Speaking between tours from his home in Toledo, Walker seems remarkably forthright and soft-spoken for someone who has named himself after the liquor and never wants to reveal his age. The story behind the recording sessions for the Soledad Brothers' latest album, Steal Your Soul and Dare Your Spirit to Move, suggests that such humility is earned. Walker knocked out the guitar and vocal tracks for the record while working 8- to 10-hour days in an emergency room in the Cincinnati area. It was the time of the nation's most cataclysmic anti-police riots since 1992, after some Cincinnati cops were acquitted of shooting a young black man, reportedly over parking tickets. "I only saw two cops in there the whole time," Walker says. "But there was, like, a never-ending flow of kids who had gotten the shit kicked out of 'em. It was pretty horrible. I would work in the emergency room, patching these kids up, and during the nighttime I would go and record. There was a definite twinge of angst when we recorded all that stuff."

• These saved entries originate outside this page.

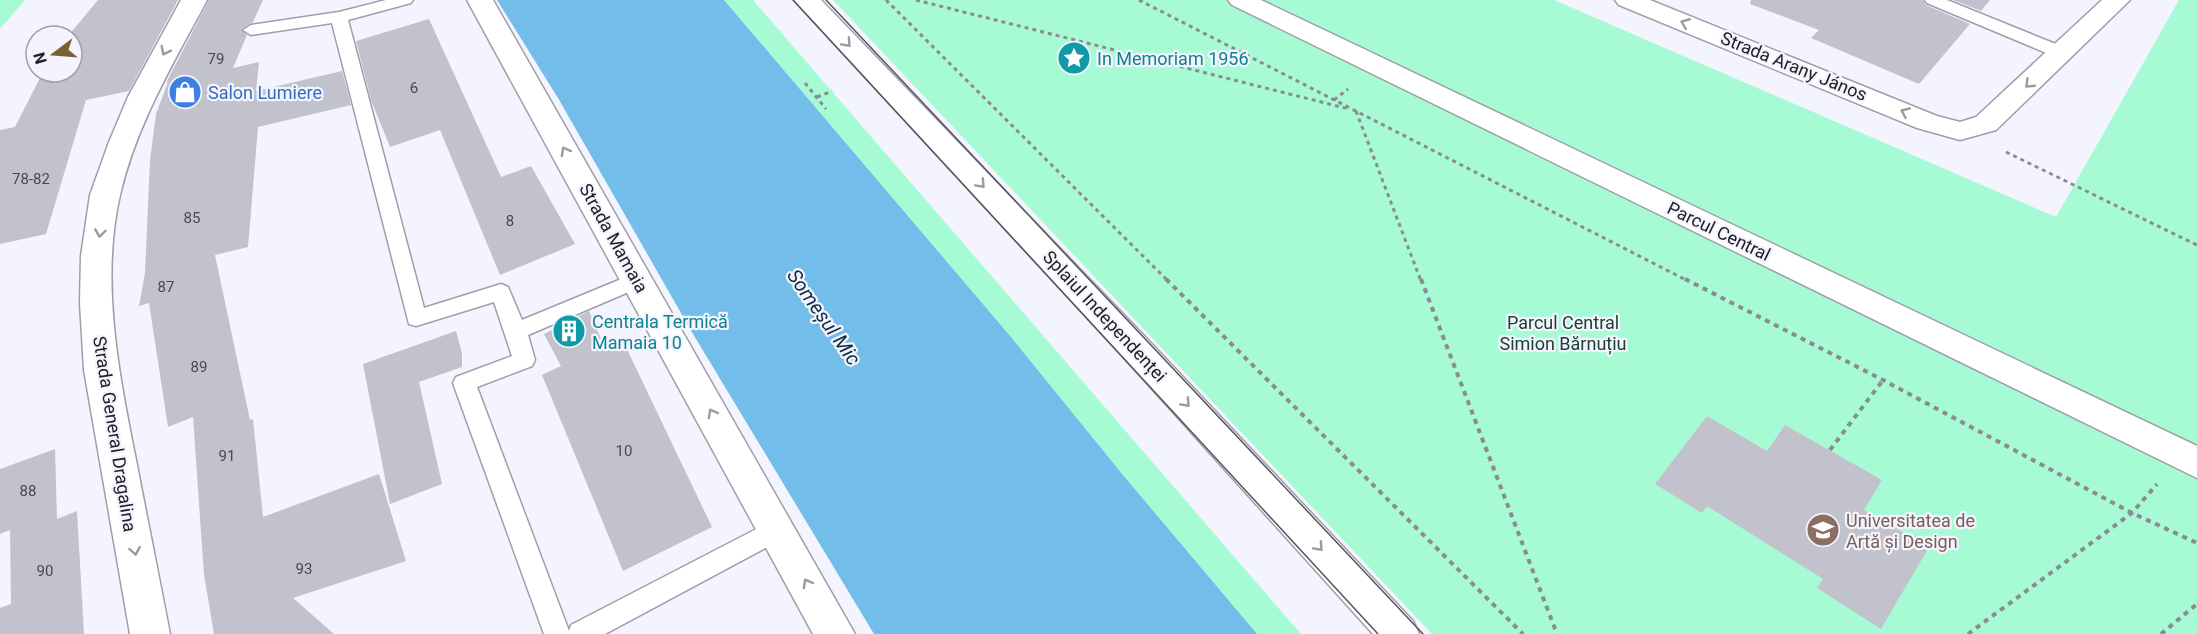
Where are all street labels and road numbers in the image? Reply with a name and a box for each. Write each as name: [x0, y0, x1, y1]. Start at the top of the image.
street label: Strada Arany János: [1718, 27, 1870, 105]
street label: Strada Mamaia: [575, 180, 653, 296]
street label: Parcul Central: [1664, 197, 1774, 265]
street label: Splaiul Independenței: [1038, 246, 1171, 387]
street label: Strada General Dragalina: [89, 335, 141, 533]

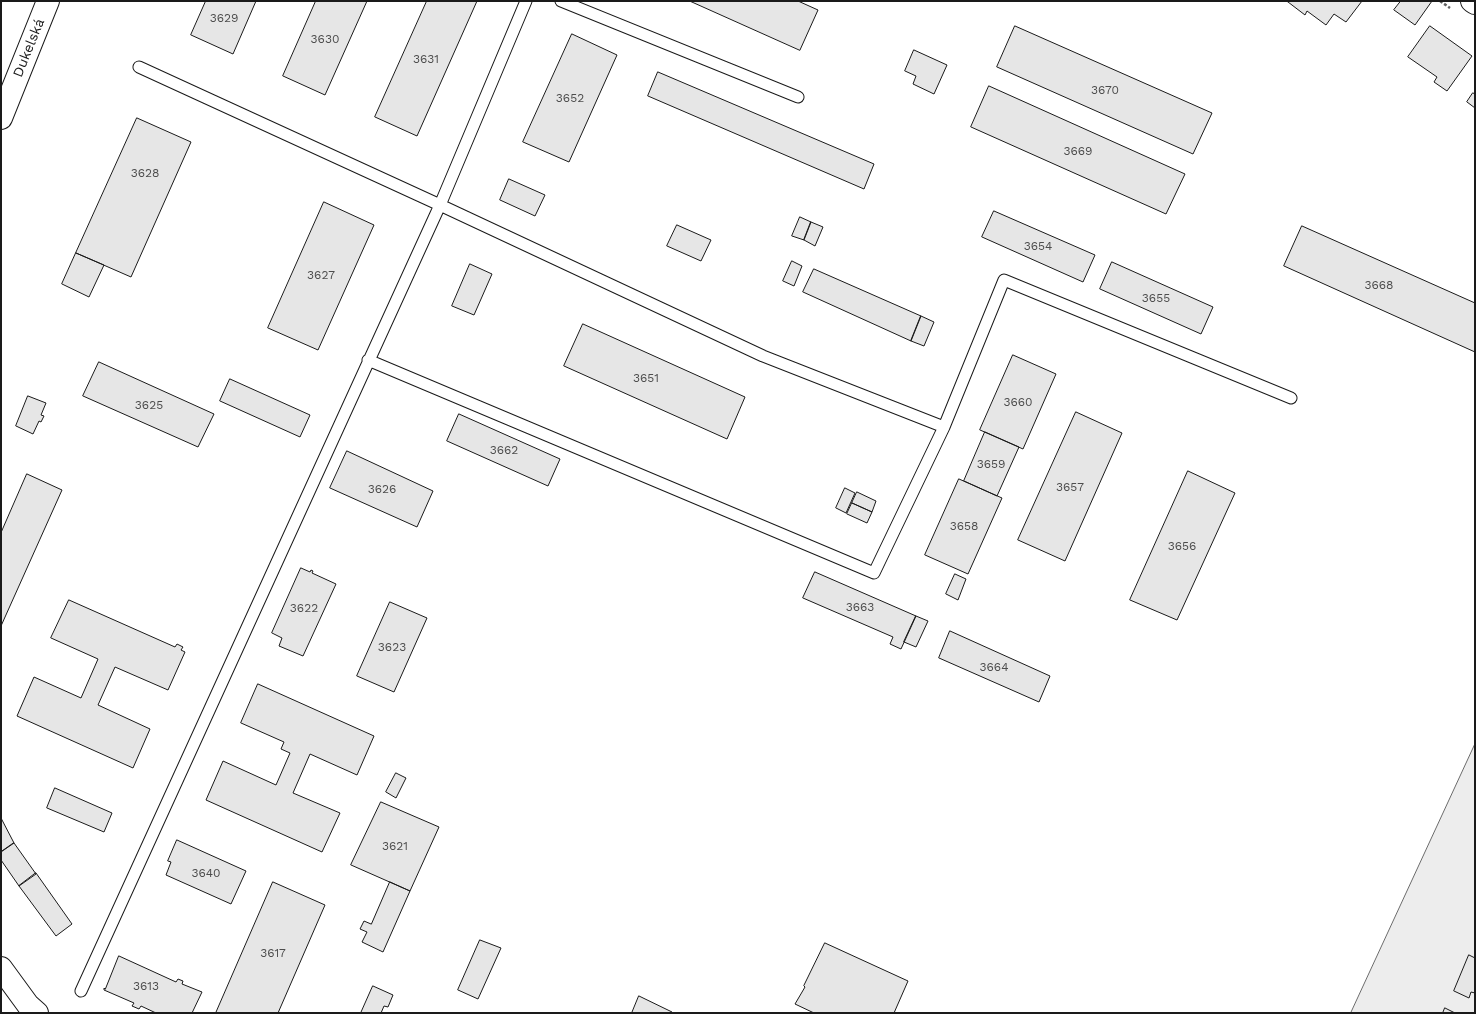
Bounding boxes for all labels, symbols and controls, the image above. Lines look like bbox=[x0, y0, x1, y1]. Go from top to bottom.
house number: 3629 bbox=[210, 11, 238, 25]
street label: Dukelská bbox=[10, 16, 48, 80]
house number: 3630 bbox=[311, 32, 339, 46]
house number: 3631 bbox=[413, 52, 439, 66]
house number: 3670 bbox=[1091, 83, 1119, 97]
house number: 3652 bbox=[556, 91, 584, 105]
house number: 3669 bbox=[1064, 144, 1092, 158]
house number: 3628 bbox=[131, 166, 159, 180]
house number: 3654 bbox=[1024, 239, 1052, 253]
house number: 3627 bbox=[307, 268, 335, 282]
house number: 3668 bbox=[1365, 278, 1393, 292]
house number: 3655 bbox=[1142, 291, 1170, 305]
house number: 3651 bbox=[633, 371, 659, 385]
house number: 3660 bbox=[1003, 395, 1033, 409]
house number: 3625 bbox=[135, 398, 163, 412]
house number: 3662 bbox=[490, 443, 518, 457]
house number: 3659 bbox=[977, 457, 1005, 471]
house number: 3657 bbox=[1056, 480, 1084, 494]
house number: 3626 bbox=[368, 482, 396, 496]
house number: 3658 bbox=[950, 519, 978, 533]
house number: 3656 bbox=[1168, 539, 1196, 553]
house number: 3663 bbox=[846, 600, 874, 614]
house number: 3622 bbox=[290, 601, 318, 615]
house number: 3623 bbox=[378, 640, 406, 654]
house number: 3664 bbox=[980, 660, 1008, 674]
house number: 3621 bbox=[382, 839, 408, 853]
house number: 3640 bbox=[191, 866, 221, 880]
house number: 3617 bbox=[260, 946, 286, 960]
house number: 3613 bbox=[133, 979, 159, 993]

Some of the album's 13 tracks reflect that turmoil. In the Dylanish "Nation's Bell," the understated anger of the lyrics punctures Swank's loping rhythm and Walker's stylistic drawl: "Two cops pull a man over/Say, 'Where you been?'/The man reached for his wallet and shots did ring." But as with the debut, the album has a warmth that can't be cloaked by politics or swagger. That intimacy is apparent in the swelling ballad "Ray of Love" and a Deltafied cover of Bill Withers's "Ain't No Sunshine." But the overall soulfulness comes from the inspired sloppiness of Walker's winding, creaky guitar work and Swank's smacking and pattering percussion. Like their onetime Estrus labelmates the Makers, Walker and Swank play the music of the past -- not note-for-note, the way so many revivalists do, but from the heart. They make extremely human music, in the tradition of Walker's heroes: Mississippi Fred McDowell, John Lee Hooker, and Keith Richards. It's no wonder it makes good medicine.
For some white boys doing the blues thing, legacies are hard -- maybe impossible -- to fully embrace, much less carry. But such concerns don't seem to worry Walker. "I'm watching people die of cancer every day," he says. "I've probably seen more than most people have, as far as pain and suffering goes. What I do is, I go home and write songs."